15 Temmuz’da kim kaybetti

15 Temmuz darbe girişiminin iki kaybedeni var. İlki darbenin arkasındaki ABD, ikincisi Tayyip Erdoğan.
Türk Ordusu’nun askeri anlamda güçlendikçe iddialı hale gelmesi, Orta Doğu’ya yönelik politikalar geliştirmeye başlaması, Türkiye’ yi ABD için daha zor ve güvenilmez bir müttefik haline getirmiştir.
O zaman yapılması gereken Türk Ordusu’nun omurgasını meydana getiren tam bağımsızlıktan yana olan, Cumhuriyetin temel değerlerine bağlı Atatürkçü askerlerin tasfiye edilmesiydi.
Bu tasfiye işlemi, FETÖ örgütüne mensup polis, savcı ve hakimler eli ile Balyoz, Ergenekon, Askeri Casusluk gibi davalarla gerçekleştirilmiştir.
Yani Türk Silahlı Kuvvetleri bir anlamda ABD’nin istediği şekle sokulmuştur.
Ama birşeyi, ordu içindeki hala varolan Atatürkçü askerlerin varlığını, hesap edememişlerdir.

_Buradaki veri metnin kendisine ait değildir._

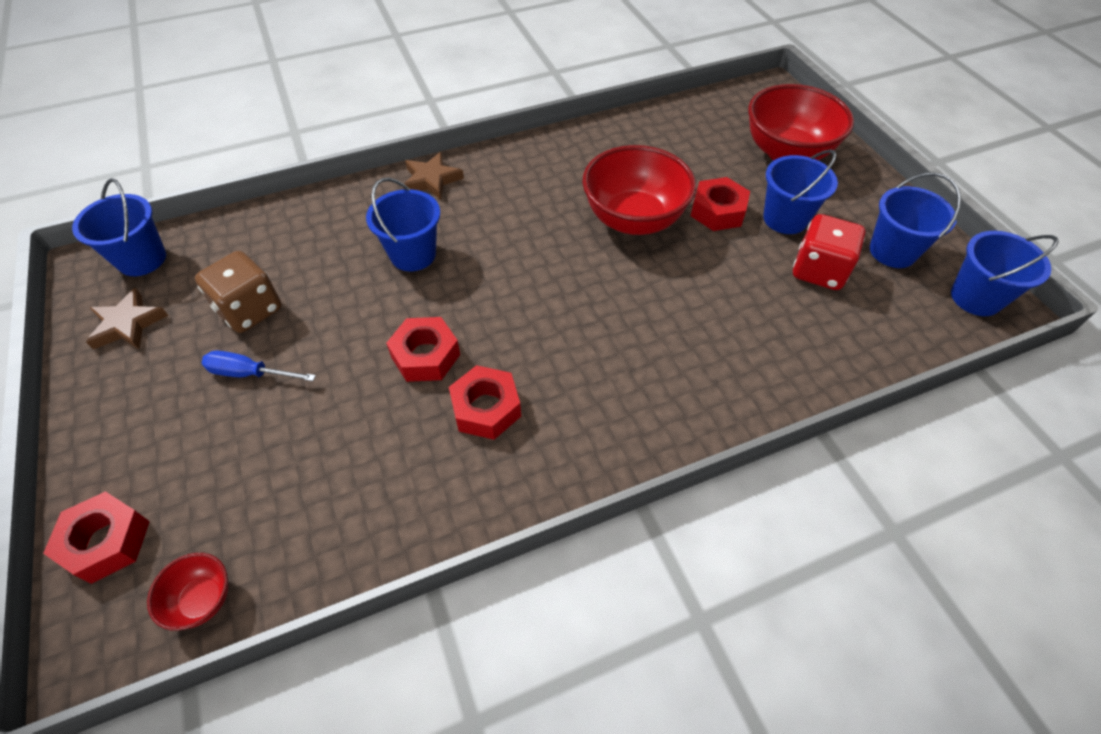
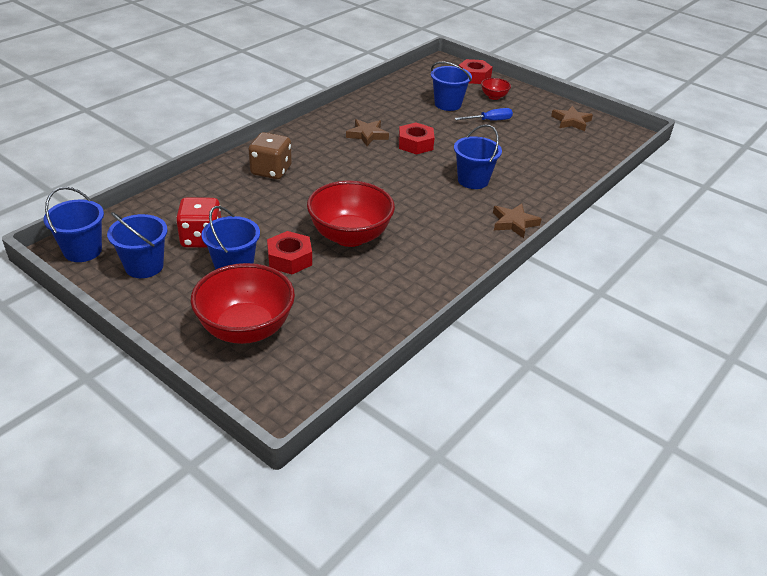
camera: 150 degrees right, 15 degrees down
(142, 259) = (611, 142): blue bucket -> blue bucket (448, 104)
(202, 599) = (422, 75): red bowl -> red bowl (494, 97)
(250, 310) = (524, 139): brown dice -> brown dice (271, 171)
(486, 408) = (367, 135): red nut -> brown star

Son darbeyi vurmaya teşebbüs ettikleri anda da, Silahlı Kuvvetler içindeki vatansever askerlerin ve halkın desteği ile bu darbe önlenmiş ve ordu içindeki FETÖ mensubu vatan hainleri tasfiye edilmiştir.

BİAT YERİNE LİYAKAT
Bu tasfiyeden sonra yıllarca zindanlarda yatan vatansever askerler göreve çağrılmışlardır.
Bu Amerika’nın Türkiye üstüne oynadığı oyunda kaybettiği en önemli ayaktır.
Vatan hainlerinin darbe girişimi sonrası Tayyip Erdoğan gerek Türk Silahlı Kuvvetlerine gerekse diğer tüm kamu kurum ve kuruluşları ile eğitim sektöründeki terör örgütü üye ve yandaşlarını tasfiye etmek zorunda kalmıştır.
Tayyip Erdoğan, kendisine yakın iyi eğitilmiş kadrolarının olmadığını bildiği için uzun süre, bugün lanetlediği hakaretler yağdırdığı Fethullah Gülen ile uzlaşma aramıştır, “Bitsin bu hasret”, “Ne istedinde vermedik” sözleri bunun göstergeleridir.
Şimdi artık Tayyip Erdoğan normale dönecek biat yerine liyakata önem vermek zorunda kalacaktır, diğer bir söylemle laik kesimlerle uzlaşmak zorunda kalacaktır.

PSİKOLOJİK DARBE
Tayyip Erdoğan darbe gecesi, yıllardır baskı uyguladığı, yok etmeye çalıştığı merkez medya kuruluşlarının ne kadar önemli oluğunu yaşayarak öğrendi. Aslında bu yaşanan Tayyip Erdoğan’a ağır bir psikolojik darbe oldu.
Kendisine her türlü yardakçılığı yapan, bir zamanların “yetmez ama evetçilerinin” ne o gün ne de o günden sonra, darbe karşıtı tek satır yazmadıklarını, tek kelam etmediklerini yaşayarak öğrendi. Gerçek demokratların kendisini en çok eleştiren, hiçbir zaman da ona oy vermemiş ve de vermeyecek olan Atatürkçüler olduğunu yaşayarak öğrendi.
Tayyip Erdoğan, 7 Haziran seçimlerinden sonra CHP yöneticilerinin bilgisizliğinden de istifade ederek bir koalisyonu engellemiş ve ülkeyi yeni bir seçime sürüklemişti, ama şimdi laik kesimlerle ittifak yapmak zorunda kaldı. Bu da Tayyip Erdoğan için bir psikolojik mağlubiyettir.
Darbeciler ve ABD, kahpece öldürülen siviller ve amaçsızca bombalan TBMM ile sadece orduyu yıpratmış, kolunu kanadını kırarak belli bir süre felç etmiştir.
Böylelikle geçici bir süre, Türk Silahlı Kuvvetleri Güney sınırımız ötesinde Amerikan rüyası olan “KÜRT KORİDORUNA” geçici bir sürede olsa müdahale edemiyecektir.
Amerika’nın bu olaydaki tek kazancı budur.
Bu operasyonun Amerika’ya maliyeti “0” dır. Sınırlı da olsa, Türk Ordusu’nu Güneydoğu Anadolu’dan uzak tutarak bir kazanç elde etmiştir. Tayyip Bey’in tek kazancı da bu ülkede Atatürkçülere güvenebileceğini öğrenmiştir.